▶ _Исходный текст_:
···

Кто бы мог стучать в такую пору?
– Это стучит твое сердце, – говорила мама.
Оно и сейчас, неутомимое, стучит и напоминает мне, стоит зажмуриться, самые ранние детские годы.
Чем отдаленнее мелочи, лица, запахи, игрушки, чашки, книжки, клички дружков, имена-отчества учителей, планировки квартир, где я жил, география улиц, по которым я ходил с портфелем в многочисленные (каждый год войны – новая) школы, тем материальнее, ощутимее рисуются видения.

···

▶ _Исходные данные_:
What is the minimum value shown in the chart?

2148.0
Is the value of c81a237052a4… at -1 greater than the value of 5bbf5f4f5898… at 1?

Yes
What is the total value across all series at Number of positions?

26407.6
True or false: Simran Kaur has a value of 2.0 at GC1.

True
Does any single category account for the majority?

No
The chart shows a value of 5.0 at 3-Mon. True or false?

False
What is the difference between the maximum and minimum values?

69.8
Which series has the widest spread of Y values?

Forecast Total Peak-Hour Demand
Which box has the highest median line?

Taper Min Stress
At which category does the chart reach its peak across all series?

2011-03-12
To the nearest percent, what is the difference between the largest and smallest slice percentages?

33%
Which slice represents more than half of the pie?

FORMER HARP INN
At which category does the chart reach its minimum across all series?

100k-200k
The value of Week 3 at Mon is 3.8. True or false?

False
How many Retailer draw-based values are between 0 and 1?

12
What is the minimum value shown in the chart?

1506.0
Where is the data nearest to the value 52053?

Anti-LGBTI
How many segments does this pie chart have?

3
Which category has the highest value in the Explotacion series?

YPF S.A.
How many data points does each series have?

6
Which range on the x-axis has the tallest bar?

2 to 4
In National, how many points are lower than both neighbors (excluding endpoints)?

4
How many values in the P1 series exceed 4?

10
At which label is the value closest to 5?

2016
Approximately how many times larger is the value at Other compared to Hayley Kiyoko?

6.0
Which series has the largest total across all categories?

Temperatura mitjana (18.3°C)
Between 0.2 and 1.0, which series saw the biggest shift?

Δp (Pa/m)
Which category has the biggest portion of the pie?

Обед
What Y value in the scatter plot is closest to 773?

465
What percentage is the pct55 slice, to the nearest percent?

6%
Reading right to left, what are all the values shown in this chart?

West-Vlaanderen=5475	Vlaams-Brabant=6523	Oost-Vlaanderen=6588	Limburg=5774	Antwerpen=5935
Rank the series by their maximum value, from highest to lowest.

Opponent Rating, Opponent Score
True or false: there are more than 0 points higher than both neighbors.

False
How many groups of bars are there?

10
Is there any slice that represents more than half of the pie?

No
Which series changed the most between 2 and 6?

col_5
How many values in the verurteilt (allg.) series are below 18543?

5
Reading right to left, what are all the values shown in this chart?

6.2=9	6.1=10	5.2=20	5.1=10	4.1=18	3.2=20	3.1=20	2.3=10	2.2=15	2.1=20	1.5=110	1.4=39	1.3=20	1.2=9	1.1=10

···

▶ _Задание_:
Ответьте на вопросы по исходному тексту.
(а) Что, по словам мамы, стучит?
(б) О чем напоминает этот стук, стоит зажмуриться?
(в) Как часто во время войны менялась школа?

▶ _Ваш ответ_:
(а) Сердце.
(б) О самых ранних детских годах.
(в) Каждый год войны была новая школа.